REQUIREMENT 1 - In the article on Dunedin Hospital's emergency department, what did the department cost to build in 1998?
REQUIREMENT 2 - Please revise the stretch of the Dunedin Hospital article from "He is embarrassed" through "absolutely a concern.", replacing "embarrassed" with "troubled".
REQUIREMENT 3 - Extend the article on Dunedin Hospital's emergency department from where it stops.

TEXT PROVIDED -
Dunedin Hospital ED needs 'urgent revamp'

"The problem is quite fixable, but we've got to put some resources into it" -  John Chambers
"The problem is quite fixable, but we've got to put some resources into it" - John Chambers
Dunedin Hospital's stretched emergency department needs an urgent multimillion-dollar makeover and more staff, department clinical leader Dr John Chambers says.

He is embarrassed the hospital lags behind others nationally on the requirement that patients should be admitted or discharged from the emergency department within six hours.

"Safety is absolutely a concern.

"That's why all clinicians believe in these targets set by the ministry [of Health].

"They mean something in terms of quality of care for patients."

While he supported "lean thinking" moves to reduce waste, he did not believe the department could make real headway without serious investment in facilities and staffing.

"The problem is quite fixable, but we've got to put some resources into it."

Dr Chambers would like to see a 20-cubicle acute admission and emergency ward with single rooms and en suite toilets.

Eight of these would be short-stay beds.

Such an arrangement would require an increase in both nursing and specialist staffing.

The department, built for $2.3 million in 1998, was "pretty humble" and unable to handle the number of patients seen.

A new doctor from Blenheim had pointed out there was a much bigger department there, even though it catered for fewer than half the patients.

DATA PROVIDED -
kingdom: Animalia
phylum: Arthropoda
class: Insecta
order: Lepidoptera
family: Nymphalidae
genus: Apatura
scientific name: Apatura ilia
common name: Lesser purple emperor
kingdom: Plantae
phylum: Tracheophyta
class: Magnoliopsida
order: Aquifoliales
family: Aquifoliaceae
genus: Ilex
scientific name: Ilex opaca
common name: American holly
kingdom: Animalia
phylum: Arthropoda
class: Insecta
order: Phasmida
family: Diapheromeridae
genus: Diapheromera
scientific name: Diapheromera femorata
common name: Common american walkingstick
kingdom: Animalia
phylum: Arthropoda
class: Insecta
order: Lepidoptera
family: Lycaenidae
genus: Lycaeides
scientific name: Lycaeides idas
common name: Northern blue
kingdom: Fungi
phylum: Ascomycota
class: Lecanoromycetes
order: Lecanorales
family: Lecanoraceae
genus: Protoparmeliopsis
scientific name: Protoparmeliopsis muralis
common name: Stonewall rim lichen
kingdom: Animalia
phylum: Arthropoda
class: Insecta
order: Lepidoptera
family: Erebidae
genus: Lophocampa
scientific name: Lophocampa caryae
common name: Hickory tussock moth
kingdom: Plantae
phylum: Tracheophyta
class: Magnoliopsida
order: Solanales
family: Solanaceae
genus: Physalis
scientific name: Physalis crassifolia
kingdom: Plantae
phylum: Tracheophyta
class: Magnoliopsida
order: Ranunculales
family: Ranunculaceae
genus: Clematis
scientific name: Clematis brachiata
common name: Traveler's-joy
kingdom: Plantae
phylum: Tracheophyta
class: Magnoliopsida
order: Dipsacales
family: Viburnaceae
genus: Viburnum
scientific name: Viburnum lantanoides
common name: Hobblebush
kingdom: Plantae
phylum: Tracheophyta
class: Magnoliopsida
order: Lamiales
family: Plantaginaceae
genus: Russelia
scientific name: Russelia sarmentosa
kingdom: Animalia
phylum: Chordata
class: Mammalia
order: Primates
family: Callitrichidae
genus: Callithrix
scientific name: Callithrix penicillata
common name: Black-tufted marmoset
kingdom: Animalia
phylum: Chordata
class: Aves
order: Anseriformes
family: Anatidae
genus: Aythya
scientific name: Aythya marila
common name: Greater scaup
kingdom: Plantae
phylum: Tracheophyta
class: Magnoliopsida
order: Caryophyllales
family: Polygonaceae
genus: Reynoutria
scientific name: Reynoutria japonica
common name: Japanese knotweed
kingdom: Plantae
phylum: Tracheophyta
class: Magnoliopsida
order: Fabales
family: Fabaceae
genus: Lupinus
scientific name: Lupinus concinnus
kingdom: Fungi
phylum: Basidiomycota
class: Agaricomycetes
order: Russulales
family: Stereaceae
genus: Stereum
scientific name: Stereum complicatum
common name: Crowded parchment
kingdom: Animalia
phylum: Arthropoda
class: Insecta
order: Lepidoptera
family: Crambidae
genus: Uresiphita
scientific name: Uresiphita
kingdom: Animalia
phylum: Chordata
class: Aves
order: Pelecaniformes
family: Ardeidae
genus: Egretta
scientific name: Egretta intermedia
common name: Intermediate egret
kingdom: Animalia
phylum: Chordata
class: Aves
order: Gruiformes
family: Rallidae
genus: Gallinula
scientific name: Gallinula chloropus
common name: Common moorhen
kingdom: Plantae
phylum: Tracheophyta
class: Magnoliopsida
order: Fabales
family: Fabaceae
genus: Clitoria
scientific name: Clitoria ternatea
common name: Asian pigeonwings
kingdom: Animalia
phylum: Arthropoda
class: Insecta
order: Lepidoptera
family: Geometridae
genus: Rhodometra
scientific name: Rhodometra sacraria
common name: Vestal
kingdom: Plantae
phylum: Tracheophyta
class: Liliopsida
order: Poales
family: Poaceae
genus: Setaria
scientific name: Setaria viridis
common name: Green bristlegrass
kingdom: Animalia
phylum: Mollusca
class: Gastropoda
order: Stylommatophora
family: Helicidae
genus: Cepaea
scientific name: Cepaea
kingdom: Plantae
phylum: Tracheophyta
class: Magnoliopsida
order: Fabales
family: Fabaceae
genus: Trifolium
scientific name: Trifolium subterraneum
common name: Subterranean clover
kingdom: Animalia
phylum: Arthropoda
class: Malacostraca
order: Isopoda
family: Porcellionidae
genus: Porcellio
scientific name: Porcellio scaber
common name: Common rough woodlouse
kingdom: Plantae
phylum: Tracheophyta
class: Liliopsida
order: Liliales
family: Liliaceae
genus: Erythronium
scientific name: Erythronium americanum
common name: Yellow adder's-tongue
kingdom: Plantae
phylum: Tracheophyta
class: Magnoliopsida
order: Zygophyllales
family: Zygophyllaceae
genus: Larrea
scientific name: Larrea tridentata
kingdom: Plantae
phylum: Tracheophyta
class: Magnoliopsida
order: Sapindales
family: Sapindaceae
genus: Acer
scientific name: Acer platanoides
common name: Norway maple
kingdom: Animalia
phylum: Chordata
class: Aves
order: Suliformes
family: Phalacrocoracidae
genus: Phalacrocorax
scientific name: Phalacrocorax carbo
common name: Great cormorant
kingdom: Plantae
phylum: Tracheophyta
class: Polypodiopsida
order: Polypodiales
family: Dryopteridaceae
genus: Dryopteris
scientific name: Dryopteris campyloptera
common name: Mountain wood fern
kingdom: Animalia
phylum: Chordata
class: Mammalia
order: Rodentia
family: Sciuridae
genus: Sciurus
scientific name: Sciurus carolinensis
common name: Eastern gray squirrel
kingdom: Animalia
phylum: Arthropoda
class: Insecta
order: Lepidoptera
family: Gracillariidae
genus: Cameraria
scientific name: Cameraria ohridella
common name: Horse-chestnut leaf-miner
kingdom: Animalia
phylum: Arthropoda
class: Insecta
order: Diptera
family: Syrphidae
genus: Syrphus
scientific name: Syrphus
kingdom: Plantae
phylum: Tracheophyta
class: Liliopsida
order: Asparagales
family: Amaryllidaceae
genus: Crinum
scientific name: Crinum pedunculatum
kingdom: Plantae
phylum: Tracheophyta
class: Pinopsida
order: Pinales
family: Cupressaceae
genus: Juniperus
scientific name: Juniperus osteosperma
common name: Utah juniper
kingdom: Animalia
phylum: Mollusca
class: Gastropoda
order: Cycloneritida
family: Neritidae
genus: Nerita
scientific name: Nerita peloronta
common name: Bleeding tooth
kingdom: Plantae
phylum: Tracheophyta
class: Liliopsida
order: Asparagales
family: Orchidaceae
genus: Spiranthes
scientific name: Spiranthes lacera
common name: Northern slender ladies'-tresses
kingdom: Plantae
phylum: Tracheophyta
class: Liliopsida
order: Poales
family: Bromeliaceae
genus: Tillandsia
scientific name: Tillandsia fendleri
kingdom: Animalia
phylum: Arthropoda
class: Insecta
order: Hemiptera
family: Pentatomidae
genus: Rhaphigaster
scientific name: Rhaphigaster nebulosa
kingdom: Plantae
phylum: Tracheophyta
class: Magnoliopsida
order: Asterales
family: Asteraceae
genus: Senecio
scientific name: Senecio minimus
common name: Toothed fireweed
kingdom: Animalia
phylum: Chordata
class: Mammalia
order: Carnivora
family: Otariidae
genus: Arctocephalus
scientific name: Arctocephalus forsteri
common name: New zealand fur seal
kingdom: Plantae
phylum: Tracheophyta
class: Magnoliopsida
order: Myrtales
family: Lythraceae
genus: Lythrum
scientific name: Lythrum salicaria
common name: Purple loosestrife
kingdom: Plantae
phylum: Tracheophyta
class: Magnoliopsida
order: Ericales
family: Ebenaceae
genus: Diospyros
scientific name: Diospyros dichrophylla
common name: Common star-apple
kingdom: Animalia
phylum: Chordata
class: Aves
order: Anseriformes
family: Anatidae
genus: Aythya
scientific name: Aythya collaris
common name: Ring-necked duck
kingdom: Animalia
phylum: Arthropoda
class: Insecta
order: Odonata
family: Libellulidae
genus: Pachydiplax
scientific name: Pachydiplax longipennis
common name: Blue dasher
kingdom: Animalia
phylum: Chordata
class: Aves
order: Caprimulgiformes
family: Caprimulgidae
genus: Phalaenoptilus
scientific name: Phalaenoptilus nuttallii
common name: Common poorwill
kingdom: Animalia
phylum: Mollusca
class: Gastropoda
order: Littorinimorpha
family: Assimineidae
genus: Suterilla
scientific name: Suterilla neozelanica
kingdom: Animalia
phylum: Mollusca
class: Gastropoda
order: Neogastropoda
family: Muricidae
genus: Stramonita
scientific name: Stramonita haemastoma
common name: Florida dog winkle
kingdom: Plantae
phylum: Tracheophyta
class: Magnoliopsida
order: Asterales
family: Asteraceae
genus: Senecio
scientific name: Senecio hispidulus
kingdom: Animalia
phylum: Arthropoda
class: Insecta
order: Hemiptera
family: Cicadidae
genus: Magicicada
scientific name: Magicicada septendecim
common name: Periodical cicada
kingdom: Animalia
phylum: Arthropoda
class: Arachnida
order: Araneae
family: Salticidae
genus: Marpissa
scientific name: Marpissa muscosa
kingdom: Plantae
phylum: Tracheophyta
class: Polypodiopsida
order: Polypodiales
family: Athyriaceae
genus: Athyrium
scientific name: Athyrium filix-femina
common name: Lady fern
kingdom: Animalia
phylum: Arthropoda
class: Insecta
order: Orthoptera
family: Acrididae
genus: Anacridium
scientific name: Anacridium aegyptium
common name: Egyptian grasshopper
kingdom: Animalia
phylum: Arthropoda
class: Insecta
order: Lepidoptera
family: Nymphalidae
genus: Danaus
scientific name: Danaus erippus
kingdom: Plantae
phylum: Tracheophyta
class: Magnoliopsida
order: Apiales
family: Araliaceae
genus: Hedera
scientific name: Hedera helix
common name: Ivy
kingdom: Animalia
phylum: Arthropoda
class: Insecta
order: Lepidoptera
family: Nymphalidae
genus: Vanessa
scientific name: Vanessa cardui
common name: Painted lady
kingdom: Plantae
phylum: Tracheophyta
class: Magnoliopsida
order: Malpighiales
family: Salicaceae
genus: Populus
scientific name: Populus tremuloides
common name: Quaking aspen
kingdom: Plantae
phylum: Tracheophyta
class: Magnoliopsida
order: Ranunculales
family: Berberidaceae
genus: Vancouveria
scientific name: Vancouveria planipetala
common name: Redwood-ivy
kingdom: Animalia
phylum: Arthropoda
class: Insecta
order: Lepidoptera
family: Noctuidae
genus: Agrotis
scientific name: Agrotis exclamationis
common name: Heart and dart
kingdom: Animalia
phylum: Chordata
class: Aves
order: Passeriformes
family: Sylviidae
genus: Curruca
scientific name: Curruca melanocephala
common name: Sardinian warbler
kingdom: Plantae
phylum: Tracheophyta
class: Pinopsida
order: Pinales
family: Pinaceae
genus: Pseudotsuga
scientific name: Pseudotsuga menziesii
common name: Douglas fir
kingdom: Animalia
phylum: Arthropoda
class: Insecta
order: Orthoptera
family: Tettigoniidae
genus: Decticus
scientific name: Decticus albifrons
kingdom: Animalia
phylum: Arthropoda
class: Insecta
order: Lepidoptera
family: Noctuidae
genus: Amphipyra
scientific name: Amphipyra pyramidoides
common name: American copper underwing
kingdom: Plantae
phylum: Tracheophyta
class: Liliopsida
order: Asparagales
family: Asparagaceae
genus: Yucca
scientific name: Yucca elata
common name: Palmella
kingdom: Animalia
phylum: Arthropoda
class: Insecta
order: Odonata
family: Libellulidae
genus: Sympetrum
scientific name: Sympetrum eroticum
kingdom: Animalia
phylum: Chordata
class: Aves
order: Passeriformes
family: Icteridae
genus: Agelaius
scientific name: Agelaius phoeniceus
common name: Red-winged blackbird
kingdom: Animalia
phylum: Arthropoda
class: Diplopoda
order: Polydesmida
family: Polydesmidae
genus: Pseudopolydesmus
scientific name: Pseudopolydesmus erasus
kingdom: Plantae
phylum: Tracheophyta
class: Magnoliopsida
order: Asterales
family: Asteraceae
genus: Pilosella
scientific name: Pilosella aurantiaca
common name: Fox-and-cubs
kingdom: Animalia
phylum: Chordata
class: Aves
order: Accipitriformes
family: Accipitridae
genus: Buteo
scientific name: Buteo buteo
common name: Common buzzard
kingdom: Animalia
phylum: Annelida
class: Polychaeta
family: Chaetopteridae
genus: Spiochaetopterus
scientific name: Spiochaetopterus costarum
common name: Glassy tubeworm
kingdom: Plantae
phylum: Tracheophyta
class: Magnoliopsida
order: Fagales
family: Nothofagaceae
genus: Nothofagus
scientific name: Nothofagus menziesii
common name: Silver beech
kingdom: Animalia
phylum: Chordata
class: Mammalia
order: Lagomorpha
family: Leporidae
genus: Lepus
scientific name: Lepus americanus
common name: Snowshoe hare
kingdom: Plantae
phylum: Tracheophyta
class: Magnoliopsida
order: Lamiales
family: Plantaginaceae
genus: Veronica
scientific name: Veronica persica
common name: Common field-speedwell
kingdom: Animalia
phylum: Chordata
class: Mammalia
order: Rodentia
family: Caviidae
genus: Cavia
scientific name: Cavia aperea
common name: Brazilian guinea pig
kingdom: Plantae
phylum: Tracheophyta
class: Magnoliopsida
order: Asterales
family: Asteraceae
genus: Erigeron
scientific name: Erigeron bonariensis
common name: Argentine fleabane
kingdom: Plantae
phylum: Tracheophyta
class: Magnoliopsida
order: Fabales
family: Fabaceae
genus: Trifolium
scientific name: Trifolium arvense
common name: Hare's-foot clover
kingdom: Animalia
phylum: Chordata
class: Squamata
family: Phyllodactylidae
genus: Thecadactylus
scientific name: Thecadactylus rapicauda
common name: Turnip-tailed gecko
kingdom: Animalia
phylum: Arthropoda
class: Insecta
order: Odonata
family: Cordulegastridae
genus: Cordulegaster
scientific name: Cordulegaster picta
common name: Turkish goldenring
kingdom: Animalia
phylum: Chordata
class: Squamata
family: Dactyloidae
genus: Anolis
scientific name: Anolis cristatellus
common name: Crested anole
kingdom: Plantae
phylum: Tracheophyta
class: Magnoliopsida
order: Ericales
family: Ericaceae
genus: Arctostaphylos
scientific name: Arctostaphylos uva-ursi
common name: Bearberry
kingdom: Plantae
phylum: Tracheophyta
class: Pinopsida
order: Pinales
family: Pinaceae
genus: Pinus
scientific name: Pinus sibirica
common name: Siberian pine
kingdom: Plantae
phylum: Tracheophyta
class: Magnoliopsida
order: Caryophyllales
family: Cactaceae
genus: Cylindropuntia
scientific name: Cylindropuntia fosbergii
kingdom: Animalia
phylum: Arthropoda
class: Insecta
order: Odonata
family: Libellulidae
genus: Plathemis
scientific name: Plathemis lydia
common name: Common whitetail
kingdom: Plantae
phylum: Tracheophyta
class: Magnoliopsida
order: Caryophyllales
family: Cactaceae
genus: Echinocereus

EXERCISE OUTPUT 1 - $2.3 million.

EXERCISE OUTPUT 2 -
He is troubled the hospital lags behind others nationally on the requirement that patients should be admitted or discharged from the emergency department within six hours.

"Safety is absolutely a concern.

EXERCISE OUTPUT 3 -
Dr Chambers did not want the situation to reach the point where a serious incident prompted action, as had happened elsewhere.

Staff were frustrated that although the issue had been under discussion for years, little had changed.

Southern District Health Board chief executive Brian Rousseau said he was aware of Dr Chambers' view, but the board did not have the money and was in no position to ask for extra.

The board, which has an annual budget of about $800 million, has yet to get its district annual plan - with a forecast $14.9 million deficit - signed off by Health Minister Tony Ryall.

The Government had made it "very clear that they have no more money".

The board was limited to improving processes and efficiencies and/or diverting funding from another area of spending.

"We all know how difficult the latter option is, so we really do need to focus on improving our processes and efficiency."

Work was also being carried out to locate bottlenecks in patient flows.

Some investment might be needed to address these, but at this stage "we should not assume that they are occurring in the ED", Mr Rousseau said.

Mr Ryall, in an emailed response to questions, said he supported the view the board needed a stronger focus on the ED shorter-stays target and "that the rest of the hospital needs to buy into achieving that target".

The Government had already given Southern DHB (the previous Otago and Southland boards) nearly $50 million extra during the past two years to fund deficits.

"The best way to secure future services is to get future finances on a sound footing."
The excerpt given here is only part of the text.